Le projet de la LAMal était, pour elle, une construction qui devait évoluer dans le sens d'une assurance sociale comparable à l'AVS ou autres caisses de compensation. Les forces en présence ont inversé l'évolution en faisant de l'assurance maladie une assurance presque comme les autres. Il n'y a pas de pilote dans l'avion, mais des forces discordantes : la pharma, les assurances, les établissements hospitaliers, les médecins… Et les politiciens de droite, majoritaires au parlement fédéral, veulent toujours croire que « la main invisible » du libéralisme finira par trouver l'équilibre miracle au milieu de ces champs de foire disparates pour le bonheur de tous. En attendant, les pauvres et la classe moyenne trinquent alors que d'autres se frottent les mains et se remplissent les poches. Les assureurs ont, par ailleurs, tout avantage à ce que la LAMal explose, laissant le champ libre à une libéralisation totale de l'assurance maladie.

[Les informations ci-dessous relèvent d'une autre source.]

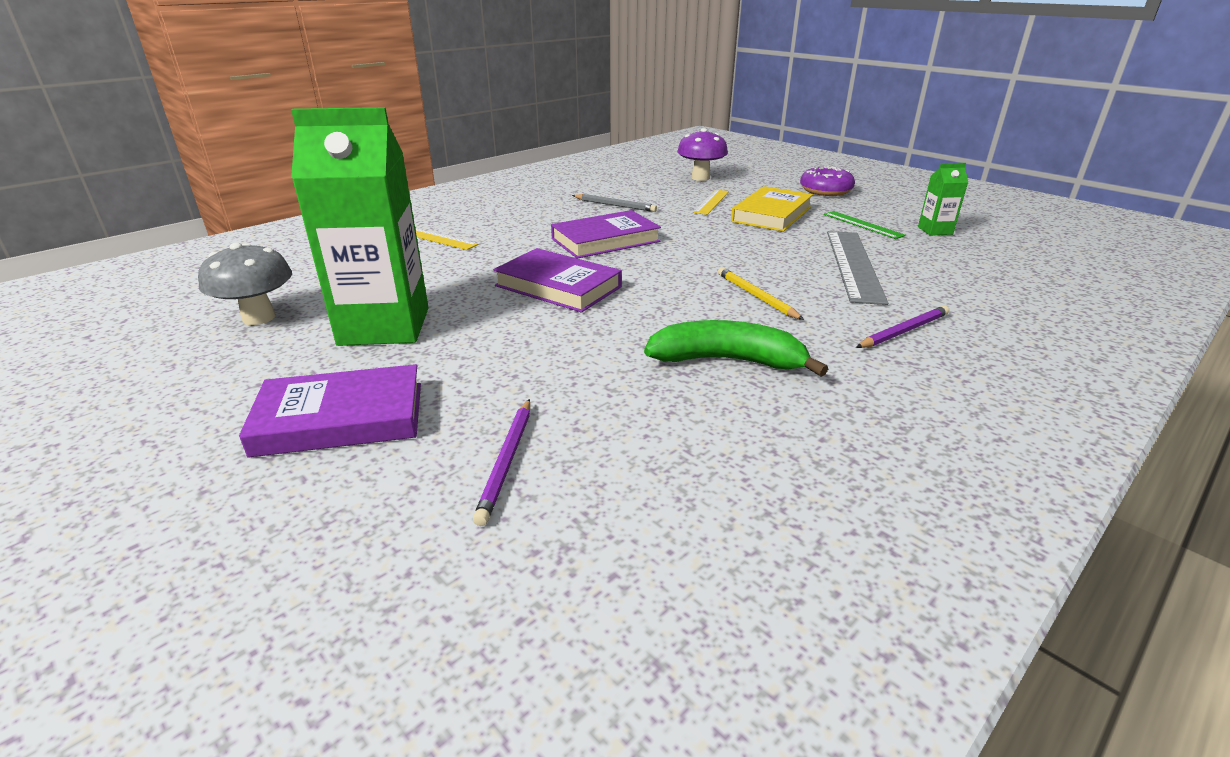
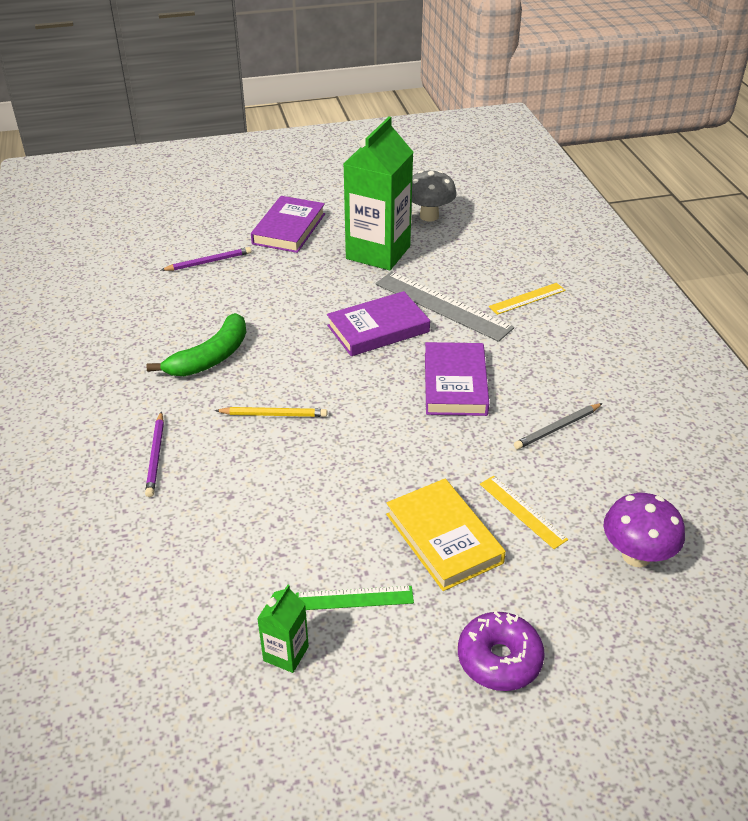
camera: 120 degrees right, 10 degrees up
purple pencil [473,399,530,526] -> purple pencil turned 120 degrees clockwise [161,247,251,271]
grey ruler [827,231,888,305] -> grey ruler moved to [375,272,514,342]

Par ailleurs, en 2012, la libéralisation des prestations dans le domaine de la santé a contribué à l'explosion des coûts. Alors que les cantons doivent planifier les interventions, les patients ont le libre choix de se faire soigner dans n'importe quel établissement où que ce soit en Suisse. Cela ne peut que créer des déséquilibres. De plus, dans certaines cliniques privées, les médecins ont des obligations de rendement qui provoquent une surconsommation médicale.

Dès lors, il n'y a pas trente-six solutions. Il faut revenir aux fondamentaux et à une triple solidarité : la solidarité intergénérationnelle, celle entre bien-portants et malades et la solidarité entre riches et pauvres. Les priorité sont donc

  • d'établir une gouvernance, c'est-à-dire un cadre légal donnant plus de pouvoir de la Confédération et aux cantons ;
  • de supprimer les incitations négatives de surconsommation.

À la question de « Pourquoi garder un système aussi inefficace ? » Ruth Dreifuss insiste sur le fait que ce système n’est pas inefficace pour tout le monde… Beaucoup s’enrichissent... Il faut donc des règles et un pilote pour gouverner le système de santé.